A big drawback to nitrate-based products is the fact that many nitrate-rich vegetables—especially dark leafy greens—are also high in oxalates, which can be problematic for many people. Wilkins says his company is working on developing an oxalate-free formula but this is not available yet.
The other downside is that the nitrate-to-nitrite conversion is highly dependent on the microbiome, which is easily disrupted.
Having the option of an arginine-based or a nitrate-based product enables clinicians to tailor NO support to the specific needs and sensitivities of each patient.
Aside from supplementation, there are other steps patients can take to increase their NO production.
Shifting to a vegetable-rich diet will help. Wilkins notes that by weight, arugula—not beetroot–is the vegetable with the highest nitrate concentration. “An arugula-beet salad with goat cheese is a great way to boost dietary intake.” He added that people who follow the DASH diet are getting between 1,200 and 1,800 mg of nitrates per day.
Be aware that antibacterial mouthwashes can kill off the bacteria that convert nitrate to nitrite, thus diminishing downstream NO production. Likewise, proton pump inhibitors and other acid-suppressing drugs can squelch conversion of nitrites to NO, which requires an acidic environment.
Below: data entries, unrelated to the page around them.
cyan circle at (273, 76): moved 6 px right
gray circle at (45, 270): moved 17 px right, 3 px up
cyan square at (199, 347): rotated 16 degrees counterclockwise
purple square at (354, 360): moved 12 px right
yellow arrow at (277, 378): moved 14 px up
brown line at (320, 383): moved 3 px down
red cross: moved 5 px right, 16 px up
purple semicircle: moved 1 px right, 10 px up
As people get healthier on NO support, their medication needs may change. It is important to stay on top of this.
When considering NO support for people with hypertension or other blood pressure issues, it is important to monitor them carefully, especially if they are already on medications. “You don’t want the pressure to drop too low,” Wilkins cautions.
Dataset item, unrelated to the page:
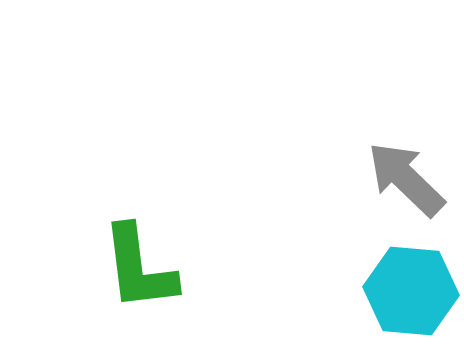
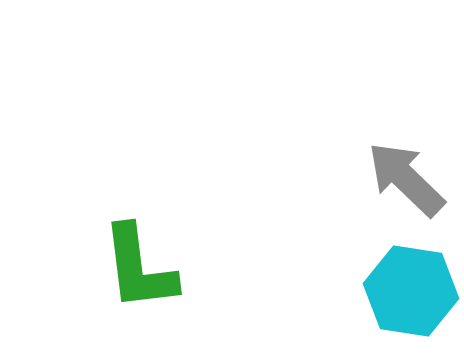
cyan hexagon: rotated 4 degrees clockwise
The same is true for patients on anticoagulant drugs. While NO is not a direct anticoagulant it may have indirect effects that might warrant dose adjustments.
For a patient with pre-existing heart disease, it is wise to consult with his or her cardiologist before beginning NO support. The good news, Wilkins says, is that many cardiologists now recognize the importance of NO in vascular health, and they are generally supportive of helping people increase their NO production.